Assigned task
Pull every line of text from the records below, copying each one exactly, and leave the pictures out of your answer.

Recorded information
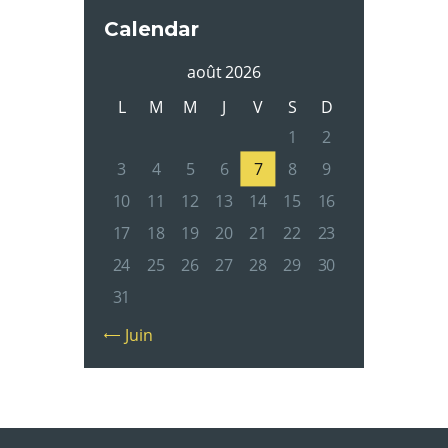
Calendar
août 2026
L
M
M
J
V
S
D
1
2
3
4
5
6
7
8
9
10
11
12
13
14
15
16
17
18
19
20
21
22
23
24
25
26
27
28
29
30
31
« Juin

Response area
Calendar
août 2026
L
M
M
J
V
S
D
1
2
3
4
5
6
7
8
9
10
11
12
13
14
15
16
17
18
19
20
21
22
23
24
25
26
27
28
29
30
31
« Juin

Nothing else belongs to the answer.